## Exercise brief
Nothing in the records may be left out or altered; reproduce them all exactly.

## Record excerpts
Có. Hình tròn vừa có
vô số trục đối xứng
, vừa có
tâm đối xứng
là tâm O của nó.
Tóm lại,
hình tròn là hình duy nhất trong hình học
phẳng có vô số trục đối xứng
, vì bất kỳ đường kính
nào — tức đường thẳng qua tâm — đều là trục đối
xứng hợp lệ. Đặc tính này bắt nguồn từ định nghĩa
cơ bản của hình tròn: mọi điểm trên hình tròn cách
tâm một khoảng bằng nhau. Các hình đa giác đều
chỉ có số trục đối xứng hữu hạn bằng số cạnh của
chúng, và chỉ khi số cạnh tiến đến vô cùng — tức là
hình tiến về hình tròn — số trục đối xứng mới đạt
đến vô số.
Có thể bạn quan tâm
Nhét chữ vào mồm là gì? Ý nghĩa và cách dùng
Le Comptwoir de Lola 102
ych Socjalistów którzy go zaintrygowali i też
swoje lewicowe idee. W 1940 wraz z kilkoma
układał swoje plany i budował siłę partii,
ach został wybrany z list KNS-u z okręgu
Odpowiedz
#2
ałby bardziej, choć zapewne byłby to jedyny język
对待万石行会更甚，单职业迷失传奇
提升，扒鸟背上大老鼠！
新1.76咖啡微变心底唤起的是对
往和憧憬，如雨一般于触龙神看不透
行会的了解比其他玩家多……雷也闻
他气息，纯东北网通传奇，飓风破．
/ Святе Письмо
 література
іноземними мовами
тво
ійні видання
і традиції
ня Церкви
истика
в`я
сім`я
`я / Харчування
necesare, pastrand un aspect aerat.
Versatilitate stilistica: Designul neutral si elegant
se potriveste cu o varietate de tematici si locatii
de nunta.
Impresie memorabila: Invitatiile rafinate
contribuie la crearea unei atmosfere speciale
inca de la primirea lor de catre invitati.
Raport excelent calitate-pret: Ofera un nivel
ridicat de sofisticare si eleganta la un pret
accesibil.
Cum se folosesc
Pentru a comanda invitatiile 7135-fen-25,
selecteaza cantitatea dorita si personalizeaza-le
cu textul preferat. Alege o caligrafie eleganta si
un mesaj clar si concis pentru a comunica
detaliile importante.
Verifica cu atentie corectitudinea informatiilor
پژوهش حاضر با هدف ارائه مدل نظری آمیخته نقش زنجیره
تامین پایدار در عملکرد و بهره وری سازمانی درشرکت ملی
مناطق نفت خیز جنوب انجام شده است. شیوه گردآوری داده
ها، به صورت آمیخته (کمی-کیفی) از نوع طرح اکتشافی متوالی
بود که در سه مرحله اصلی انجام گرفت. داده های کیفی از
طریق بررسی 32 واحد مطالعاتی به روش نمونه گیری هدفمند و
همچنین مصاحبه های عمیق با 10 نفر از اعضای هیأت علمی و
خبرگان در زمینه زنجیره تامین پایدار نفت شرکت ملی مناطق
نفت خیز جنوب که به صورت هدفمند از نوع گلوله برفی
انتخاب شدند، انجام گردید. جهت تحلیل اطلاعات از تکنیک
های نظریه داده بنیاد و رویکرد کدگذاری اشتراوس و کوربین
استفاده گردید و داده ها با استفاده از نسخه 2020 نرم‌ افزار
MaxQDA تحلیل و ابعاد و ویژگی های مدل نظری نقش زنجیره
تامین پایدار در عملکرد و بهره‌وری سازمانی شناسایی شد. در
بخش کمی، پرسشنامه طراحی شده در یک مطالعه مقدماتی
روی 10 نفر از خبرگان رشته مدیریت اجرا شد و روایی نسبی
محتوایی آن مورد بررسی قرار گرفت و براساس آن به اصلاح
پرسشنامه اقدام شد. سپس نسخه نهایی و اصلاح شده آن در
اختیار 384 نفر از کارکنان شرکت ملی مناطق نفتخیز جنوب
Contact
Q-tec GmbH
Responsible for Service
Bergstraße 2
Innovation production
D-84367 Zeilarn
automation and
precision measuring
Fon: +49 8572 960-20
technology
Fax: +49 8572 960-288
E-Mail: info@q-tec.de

## Reply to the exercise
Có. Hình tròn vừa có
vô số trục đối xứng
, vừa có
tâm đối xứng
là tâm O của nó.
Tóm lại,
hình tròn là hình duy nhất trong hình học
phẳng có vô số trục đối xứng
, vì bất kỳ đường kính
nào — tức đường thẳng qua tâm — đều là trục đối
xứng hợp lệ. Đặc tính này bắt nguồn từ định nghĩa
cơ bản của hình tròn: mọi điểm trên hình tròn cách
tâm một khoảng bằng nhau. Các hình đa giác đều
chỉ có số trục đối xứng hữu hạn bằng số cạnh của
chúng, và chỉ khi số cạnh tiến đến vô cùng — tức là
hình tiến về hình tròn — số trục đối xứng mới đạt
đến vô số.
Có thể bạn quan tâm
Nhét chữ vào mồm là gì? Ý nghĩa và cách dùng
Le Comptwoir de Lola 102
ych Socjalistów którzy go zaintrygowali i też
swoje lewicowe idee. W 1940 wraz z kilkoma
układał swoje plany i budował siłę partii,
ach został wybrany z list KNS-u z okręgu
Odpowiedz
#2
ałby bardziej, choć zapewne byłby to jedyny język
对待万石行会更甚，单职业迷失传奇
提升，扒鸟背上大老鼠！
新1.76咖啡微变心底唤起的是对
往和憧憬，如雨一般于触龙神看不透
行会的了解比其他玩家多……雷也闻
他气息，纯东北网通传奇，飓风破．
/ Святе Письмо
 література
іноземними мовами
тво
ійні видання
і традиції
ня Церкви
истика
в`я
сім`я
`я / Харчування
necesare, pastrand un aspect aerat.
Versatilitate stilistica: Designul neutral si elegant
se potriveste cu o varietate de tematici si locatii
de nunta.
Impresie memorabila: Invitatiile rafinate
contribuie la crearea unei atmosfere speciale
inca de la primirea lor de catre invitati.
Raport excelent calitate-pret: Ofera un nivel
ridicat de sofisticare si eleganta la un pret
accesibil.
Cum se folosesc
Pentru a comanda invitatiile 7135-fen-25,
selecteaza cantitatea dorita si personalizeaza-le
cu textul preferat. Alege o caligrafie eleganta si
un mesaj clar si concis pentru a comunica
detaliile importante.
Verifica cu atentie corectitudinea informatiilor
پژوهش حاضر با هدف ارائه مدل نظری آمیخته نقش زنجیره
تامین پایدار در عملکرد و بهره وری سازمانی درشرکت ملی
مناطق نفت خیز جنوب انجام شده است. شیوه گردآوری داده
ها، به صورت آمیخته (کمی-کیفی) از نوع طرح اکتشافی متوالی
بود که در سه مرحله اصلی انجام گرفت. داده های کیفی از
طریق بررسی 32 واحد مطالعاتی به روش نمونه گیری هدفمند و
همچنین مصاحبه های عمیق با 10 نفر از اعضای هیأت علمی و
خبرگان در زمینه زنجیره تامین پایدار نفت شرکت ملی مناطق
نفت خیز جنوب که به صورت هدفمند از نوع گلوله برفی
انتخاب شدند، انجام گردید. جهت تحلیل اطلاعات از تکنیک
های نظریه داده بنیاد و رویکرد کدگذاری اشتراوس و کوربین
استفاده گردید و داده ها با استفاده از نسخه 2020 نرم‌ افزار
MaxQDA تحلیل و ابعاد و ویژگی های مدل نظری نقش زنجیره
تامین پایدار در عملکرد و بهره‌وری سازمانی شناسایی شد. در
بخش کمی، پرسشنامه طراحی شده در یک مطالعه مقدماتی
روی 10 نفر از خبرگان رشته مدیریت اجرا شد و روایی نسبی
محتوایی آن مورد بررسی قرار گرفت و براساس آن به اصلاح
پرسشنامه اقدام شد. سپس نسخه نهایی و اصلاح شده آن در
اختیار 384 نفر از کارکنان شرکت ملی مناطق نفتخیز جنوب
Contact
Q-tec GmbH
Responsible for Service
Bergstraße 2
Innovation production
D-84367 Zeilarn
automation and
precision measuring
Fon: +49 8572 960-20
technology
Fax: +49 8572 960-288
E-Mail: info@q-tec.de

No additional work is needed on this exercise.